Which is important context for many of her posts in the last month or so.
If this had been some post about lessons learned about a the latest whizbang JS framework people wouldn't have had a second thought.
I've read plenty of her posts and have sympathized, as being a long time sysadmin and learning the exact same lessons. She indeed does have a story telling skill which is sorely needed: ops people tend to suck at effectively sharing knowledge - she's doing valuable work here.
I don't understand why there is criticism?
If I were to be cynical, I'd say it's because a woman writing on information technology. Or because someone is writing about information technology without it being strict and to the point and boring to everyone that doesn't have a geeky interest in that specific piece of technology. But most likely the former.
If you then move the health check into the main app, maybe it eliminates a lot of false positives but the same thing can then happen further into the stack...
Does anyone have a link to what she is talking about?
Good ELI5 explanation, but it doesn't really explain why the webserver failed the requests as it did.

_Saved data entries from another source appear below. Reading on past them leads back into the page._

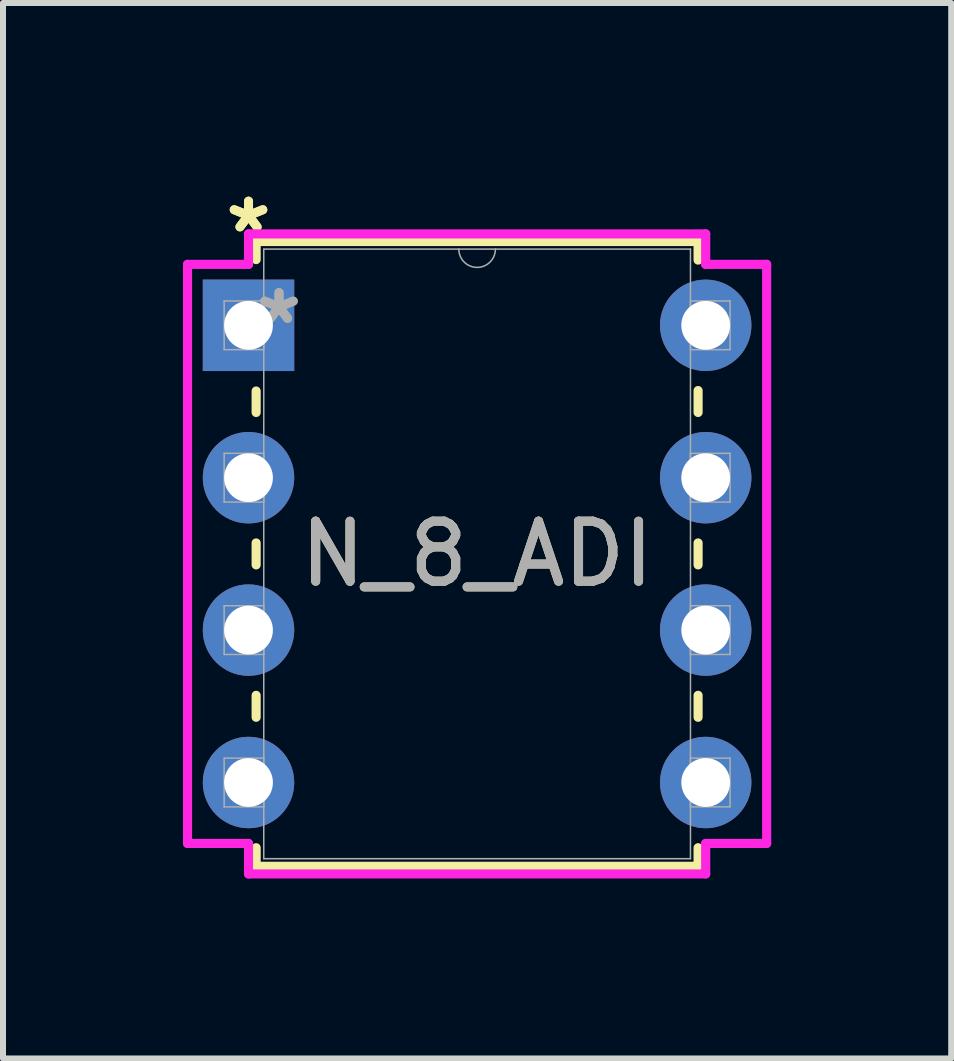
<source format=kicad_pcb>
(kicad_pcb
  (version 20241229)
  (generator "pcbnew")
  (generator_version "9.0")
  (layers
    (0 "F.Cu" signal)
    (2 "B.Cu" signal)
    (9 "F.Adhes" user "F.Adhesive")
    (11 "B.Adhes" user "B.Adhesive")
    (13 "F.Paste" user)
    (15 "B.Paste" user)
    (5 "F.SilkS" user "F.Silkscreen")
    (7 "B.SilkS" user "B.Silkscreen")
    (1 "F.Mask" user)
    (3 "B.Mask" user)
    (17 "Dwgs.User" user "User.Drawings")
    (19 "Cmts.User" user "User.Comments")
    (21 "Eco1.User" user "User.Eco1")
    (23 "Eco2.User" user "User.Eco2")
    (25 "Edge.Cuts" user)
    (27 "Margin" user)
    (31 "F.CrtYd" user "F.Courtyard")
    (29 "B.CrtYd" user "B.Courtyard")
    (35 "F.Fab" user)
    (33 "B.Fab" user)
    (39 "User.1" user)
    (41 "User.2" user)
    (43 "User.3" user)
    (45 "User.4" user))
  (footprint "N_8_ADI"
    (layer "F.Cu")
    (at 1.092 2.372)
    (property "Reference" "N_8_ADI" (at 3.81 3.81 0) (unlocked yes) (layer "F.SilkS") (effects (font (size 1 1) (thickness 0.15))))
    (attr through_hole)
    (fp_line (start 0.127 -1.397) (end 0.127 -1.095) (stroke (width 0.152) (type solid)) (layer "F.SilkS"))
    (fp_line (start 0.127 1.095) (end 0.127 1.453) (stroke (width 0.152) (type solid)) (layer "F.SilkS"))
    (fp_line (start 0.127 3.627) (end 0.127 3.993) (stroke (width 0.152) (type solid)) (layer "F.SilkS"))
    (fp_line (start 0.127 6.167) (end 0.127 6.533) (stroke (width 0.152) (type solid)) (layer "F.SilkS"))
    (fp_line (start 0.127 8.707) (end 0.127 9.017) (stroke (width 0.152) (type solid)) (layer "F.SilkS"))
    (fp_line (start 0.127 9.017) (end 7.493 9.017) (stroke (width 0.152) (type solid)) (layer "F.SilkS"))
    (fp_line (start 7.493 -1.397) (end 0.127 -1.397) (stroke (width 0.152) (type solid)) (layer "F.SilkS"))
    (fp_line (start 7.493 -1.087) (end 7.493 -1.397) (stroke (width 0.152) (type solid)) (layer "F.SilkS"))
    (fp_line (start 7.493 1.453) (end 7.493 1.087) (stroke (width 0.152) (type solid)) (layer "F.SilkS"))
    (fp_line (start 7.493 3.993) (end 7.493 3.627) (stroke (width 0.152) (type solid)) (layer "F.SilkS"))
    (fp_line (start 7.493 6.533) (end 7.493 6.167) (stroke (width 0.152) (type solid)) (layer "F.SilkS"))
    (fp_line (start 7.493 9.017) (end 7.493 8.707) (stroke (width 0.152) (type solid)) (layer "F.SilkS"))
    (fp_line (start -1.016 -1.016) (end 0 -1.016) (stroke (width 0.152) (type solid)) (layer "F.CrtYd"))
    (fp_line (start -1.016 8.636) (end -1.016 -1.016) (stroke (width 0.152) (type solid)) (layer "F.CrtYd"))
    (fp_line (start 0 -1.524) (end 7.62 -1.524) (stroke (width 0.152) (type solid)) (layer "F.CrtYd"))
    (fp_line (start 0 -1.016) (end 0 -1.524) (stroke (width 0.152) (type solid)) (layer "F.CrtYd"))
    (fp_line (start 0 8.636) (end -1.016 8.636) (stroke (width 0.152) (type solid)) (layer "F.CrtYd"))
    (fp_line (start 0 9.144) (end 0 8.636) (stroke (width 0.152) (type solid)) (layer "F.CrtYd"))
    (fp_line (start 7.62 -1.524) (end 7.62 -1.016) (stroke (width 0.152) (type solid)) (layer "F.CrtYd"))
    (fp_line (start 7.62 8.636) (end 7.62 9.144) (stroke (width 0.152) (type solid)) (layer "F.CrtYd"))
    (fp_line (start 7.62 9.144) (end 0 9.144) (stroke (width 0.152) (type solid)) (layer "F.CrtYd"))
    (fp_line (start 8.636 -1.016) (end 7.62 -1.016) (stroke (width 0.152) (type solid)) (layer "F.CrtYd"))
    (fp_line (start 8.636 -1.016) (end 8.636 8.636) (stroke (width 0.152) (type solid)) (layer "F.CrtYd"))
    (fp_line (start 8.636 8.636) (end 7.62 8.636) (stroke (width 0.152) (type solid)) (layer "F.CrtYd"))
    (fp_line (start -0.406 -0.406) (end -0.406 0.406) (stroke (width 0.025) (type solid)) (layer "F.Fab"))
    (fp_line (start -0.406 0.406) (end 0.254 0.406) (stroke (width 0.025) (type solid)) (layer "F.Fab"))
    (fp_line (start -0.406 2.134) (end -0.406 2.946) (stroke (width 0.025) (type solid)) (layer "F.Fab"))
    (fp_line (start -0.406 2.946) (end 0.254 2.946) (stroke (width 0.025) (type solid)) (layer "F.Fab"))
    (fp_line (start -0.406 4.674) (end -0.406 5.486) (stroke (width 0.025) (type solid)) (layer "F.Fab"))
    (fp_line (start -0.406 5.486) (end 0.254 5.486) (stroke (width 0.025) (type solid)) (layer "F.Fab"))
    (fp_line (start -0.406 7.214) (end -0.406 8.026) (stroke (width 0.025) (type solid)) (layer "F.Fab"))
    (fp_line (start -0.406 8.026) (end 0.254 8.026) (stroke (width 0.025) (type solid)) (layer "F.Fab"))
    (fp_line (start 0.254 -1.27) (end 0.254 8.89) (stroke (width 0.025) (type solid)) (layer "F.Fab"))
    (fp_line (start 0.254 -0.406) (end -0.406 -0.406) (stroke (width 0.025) (type solid)) (layer "F.Fab"))
    (fp_line (start 0.254 0.406) (end 0.254 -0.406) (stroke (width 0.025) (type solid)) (layer "F.Fab"))
    (fp_line (start 0.254 2.134) (end -0.406 2.134) (stroke (width 0.025) (type solid)) (layer "F.Fab"))
    (fp_line (start 0.254 2.946) (end 0.254 2.134) (stroke (width 0.025) (type solid)) (layer "F.Fab"))
    (fp_line (start 0.254 4.674) (end -0.406 4.674) (stroke (width 0.025) (type solid)) (layer "F.Fab"))
    (fp_line (start 0.254 5.486) (end 0.254 4.674) (stroke (width 0.025) (type solid)) (layer "F.Fab"))
    (fp_line (start 0.254 7.214) (end -0.406 7.214) (stroke (width 0.025) (type solid)) (layer "F.Fab"))
    (fp_line (start 0.254 8.026) (end 0.254 7.214) (stroke (width 0.025) (type solid)) (layer "F.Fab"))
    (fp_line (start 0.254 8.89) (end 7.366 8.89) (stroke (width 0.025) (type solid)) (layer "F.Fab"))
    (fp_line (start 7.366 -1.27) (end 0.254 -1.27) (stroke (width 0.025) (type solid)) (layer "F.Fab"))
    (fp_line (start 7.366 -0.406) (end 7.366 0.406) (stroke (width 0.025) (type solid)) (layer "F.Fab"))
    (fp_line (start 7.366 0.406) (end 8.026 0.406) (stroke (width 0.025) (type solid)) (layer "F.Fab"))
    (fp_line (start 7.366 2.134) (end 7.366 2.946) (stroke (width 0.025) (type solid)) (layer "F.Fab"))
    (fp_line (start 7.366 2.946) (end 8.026 2.946) (stroke (width 0.025) (type solid)) (layer "F.Fab"))
    (fp_line (start 7.366 4.674) (end 7.366 5.486) (stroke (width 0.025) (type solid)) (layer "F.Fab"))
    (fp_line (start 7.366 5.486) (end 8.026 5.486) (stroke (width 0.025) (type solid)) (layer "F.Fab"))
    (fp_line (start 7.366 7.214) (end 7.366 8.026) (stroke (width 0.025) (type solid)) (layer "F.Fab"))
    (fp_line (start 7.366 8.026) (end 8.026 8.026) (stroke (width 0.025) (type solid)) (layer "F.Fab"))
    (fp_line (start 7.366 8.89) (end 7.366 -1.27) (stroke (width 0.025) (type solid)) (layer "F.Fab"))
    (fp_line (start 8.026 -0.406) (end 7.366 -0.406) (stroke (width 0.025) (type solid)) (layer "F.Fab"))
    (fp_line (start 8.026 0.406) (end 8.026 -0.406) (stroke (width 0.025) (type solid)) (layer "F.Fab"))
    (fp_line (start 8.026 2.134) (end 7.366 2.134) (stroke (width 0.025) (type solid)) (layer "F.Fab"))
    (fp_line (start 8.026 2.946) (end 8.026 2.134) (stroke (width 0.025) (type solid)) (layer "F.Fab"))
    (fp_line (start 8.026 4.674) (end 7.366 4.674) (stroke (width 0.025) (type solid)) (layer "F.Fab"))
    (fp_line (start 8.026 5.486) (end 8.026 4.674) (stroke (width 0.025) (type solid)) (layer "F.Fab"))
    (fp_line (start 8.026 7.214) (end 7.366 7.214) (stroke (width 0.025) (type solid)) (layer "F.Fab"))
    (fp_line (start 8.026 8.026) (end 8.026 7.214) (stroke (width 0.025) (type solid)) (layer "F.Fab"))
    (fp_arc (start 4.1148 -1.27) (mid 3.81 -0.9652) (end 3.5052 -1.27) (stroke (width 0.0254) (type solid)) (layer "F.Fab"))
    (fp_text user "*" (at 0 -1.524 0) (layer "F.SilkS") (effects (font (size 1 1) (thickness 0.15))))
    (fp_text user "*" (at 0 -1.524 0) (unlocked yes) (layer "F.SilkS") (effects (font (size 1 1) (thickness 0.15))))
    (fp_text user "*" (at 0.508 0 0) (unlocked yes) (layer "F.Fab") (effects (font (size 1 1) (thickness 0.15))))
    (fp_text user "${REFERENCE}" (at 3.81 3.81 0) (unlocked yes) (layer "F.Fab") (effects (font (size 1 1) (thickness 0.15))))
    (fp_text user "*" (at 0.508 0 0) (layer "F.Fab") (effects (font (size 1 1) (thickness 0.15))))
    (pad "1" thru_hole rect (at 0 0) (size 1.524 1.524) (drill 0.813) (layers "*.Cu" "*.Mask"))
    (pad "2" thru_hole circle (at 0 2.54) (size 1.524 1.524) (drill 0.813) (layers "*.Cu" "*.Mask"))
    (pad "3" thru_hole circle (at 0 5.08) (size 1.524 1.524) (drill 0.813) (layers "*.Cu" "*.Mask"))
    (pad "4" thru_hole circle (at 0 7.62) (size 1.524 1.524) (drill 0.813) (layers "*.Cu" "*.Mask"))
    (pad "5" thru_hole circle (at 7.62 7.62) (size 1.524 1.524) (drill 0.813) (layers "*.Cu" "*.Mask"))
    (pad "6" thru_hole circle (at 7.62 5.08) (size 1.524 1.524) (drill 0.813) (layers "*.Cu" "*.Mask"))
    (pad "7" thru_hole circle (at 7.62 2.54) (size 1.524 1.524) (drill 0.813) (layers "*.Cu" "*.Mask"))
    (pad "8" thru_hole circle (at 7.62 0) (size 1.524 1.524) (drill 0.813) (layers "*.Cu" "*.Mask")))
  (gr_rect
    (start -3 -3)
    (end 12.804 14.592)
    (stroke (width 0.1) (type default))
    (fill no)
    (layer "Edge.Cuts")))
</source>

Or maybe I'm missing something?
That the article is about load-balancers and how a single "rogue actor" can have outsized effect on the entire thing. The failing webserver is besides the point.
Firstly, your typical load balancer doesn't work this way anyway. It will just keep feeding requests to the application hosts on a round robin or random basis. Most don't keep track of how busy each instance is.
Secondly, any decent (HTTP/layer 7) load balancer will notice if an instance is returning exclusively 5xx errors and will stop routing requests to it. Would fail even the most basic of health checks.
As far as I’m aware - using ELBs heavily day to day - it doesn’t maintain a backlog and simply distributes requests on a round robin basis the moment they come in. There is no queue of waiting requests I don’t believe. If the request can’t be fulfilled immediately, it is rejected.
> With Classic Load Balancers, the load balancer node that receives the request selects a registered instance using the round robin routing algorithm for TCP listeners and the least outstanding requests routing algorithm for HTTP and HTTPS listeners.
Too much flourishing, poor pacing
Also, don't mistake her teaching approach as indicating the people in the room weren't aware of what load balancers are or how they work. It's a good teaching technique to start out with some basic ground-work leading in to the point you wish to make. Starting out as she does ensures that everyone in the group knows _exactly_ what she's talking about before she gets to the key point, _and_ should be able to immediately understand what is going on and why.
Regardless of that, there's a lot of subtleties of dealing with load balancers that people rarely think of until they've been bitten by them. I've used load balancers quite regularly when interviewing candidates because I can almost always find some aspect of land balancers and load balancer behaviour that people aren't aware of. That gives me an ideal chance to explore a subject with a candidate and find out how quickly they can piece things together and learn.
No one hires MIT grads because they graduate with more extensive load balancer knowledge.
What it did teach me: locks, semaphores, mutual exclusion, the memory hierarchy, threading... the core concepts of concurrent and distributed systems that are independent of the specifics of running a large-scale web application.
The point of a technology degree had better be to teach you how to learn about new technology and experiment with it, or else a 2014 degree will be worthless in 2034.
Some degrees in CS are really vocational certificates, while more traditional degrees are not.